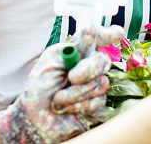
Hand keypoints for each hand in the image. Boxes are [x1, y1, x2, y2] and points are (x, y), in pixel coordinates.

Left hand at [0, 25, 123, 143]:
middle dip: (88, 69)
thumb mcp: (50, 63)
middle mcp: (87, 68)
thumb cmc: (37, 91)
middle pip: (103, 61)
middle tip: (71, 77)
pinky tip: (65, 109)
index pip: (98, 39)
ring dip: (76, 92)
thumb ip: (72, 48)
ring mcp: (94, 87)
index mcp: (76, 53)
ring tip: (57, 99)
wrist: (33, 121)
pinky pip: (98, 102)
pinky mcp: (96, 107)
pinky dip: (79, 106)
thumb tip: (92, 28)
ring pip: (100, 83)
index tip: (117, 33)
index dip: (109, 34)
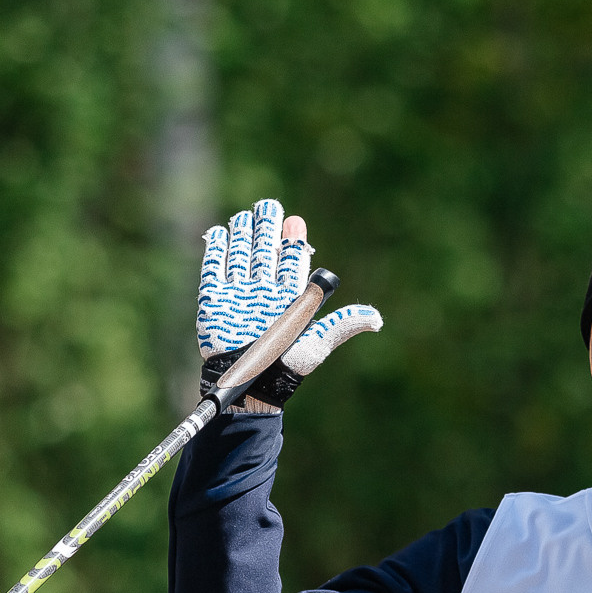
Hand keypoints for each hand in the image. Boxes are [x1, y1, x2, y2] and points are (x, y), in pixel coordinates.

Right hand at [194, 199, 381, 411]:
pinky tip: (220, 232)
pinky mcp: (214, 301)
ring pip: (241, 255)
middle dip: (268, 228)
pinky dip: (216, 250)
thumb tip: (377, 319)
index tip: (296, 222)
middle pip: (266, 251)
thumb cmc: (286, 366)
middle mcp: (264, 291)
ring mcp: (238, 294)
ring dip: (243, 234)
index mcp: (290, 297)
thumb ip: (343, 324)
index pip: (292, 261)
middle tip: (270, 206)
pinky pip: (214, 269)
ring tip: (247, 215)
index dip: (294, 240)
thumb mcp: (318, 343)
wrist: (250, 385)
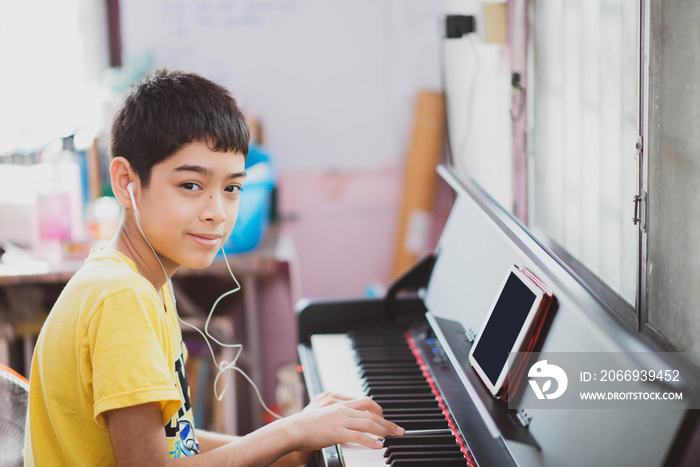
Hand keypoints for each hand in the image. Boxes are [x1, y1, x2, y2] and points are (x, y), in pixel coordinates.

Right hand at [283, 392, 404, 451]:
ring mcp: (341, 419)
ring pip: (369, 423)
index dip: (378, 411)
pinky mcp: (337, 432)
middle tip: (398, 429)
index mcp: (339, 401)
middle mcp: (342, 408)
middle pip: (372, 412)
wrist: (292, 429)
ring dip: (384, 430)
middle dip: (387, 421)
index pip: (365, 402)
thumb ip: (335, 412)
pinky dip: (371, 441)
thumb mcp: (322, 411)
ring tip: (393, 437)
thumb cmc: (304, 423)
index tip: (384, 419)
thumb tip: (345, 418)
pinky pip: (359, 436)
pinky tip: (379, 445)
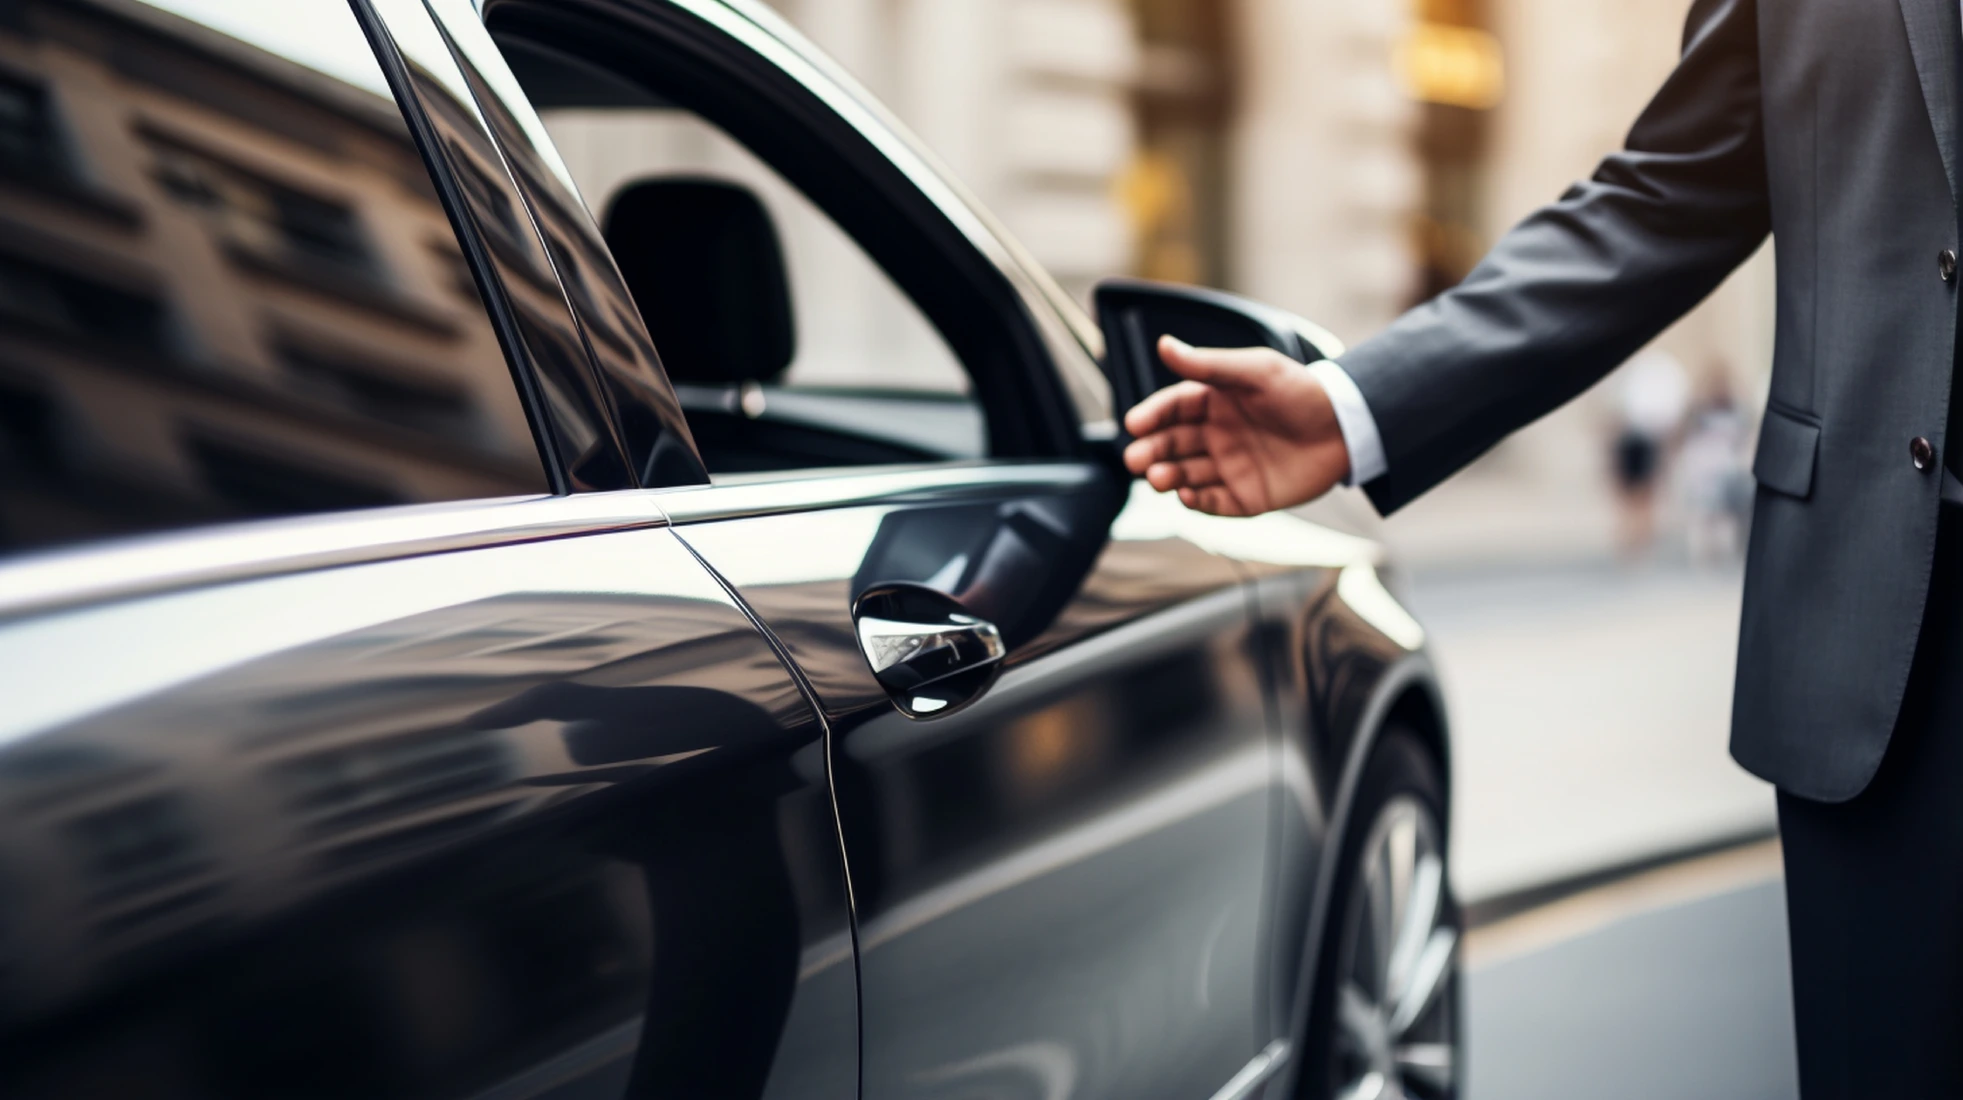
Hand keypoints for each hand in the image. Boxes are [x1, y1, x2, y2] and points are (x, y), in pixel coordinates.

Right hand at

+-------+

WORK REQUEST>
If a line in the material above holds "thumb", copy it.

YOUR RESPONSE>
thumb mcp: (50, 63)
thumb cmc: (37, 91)
thumb ip: (72, 48)
thumb tip: (92, 28)
thumb tip: (377, 319)
thumb cmc: (286, 366)
thumb ip: (343, 324)
thumb mcp: (318, 343)
thumb ip: (335, 412)
thumb mcp: (322, 411)
thumb cmc: (304, 423)
thumb tip: (345, 418)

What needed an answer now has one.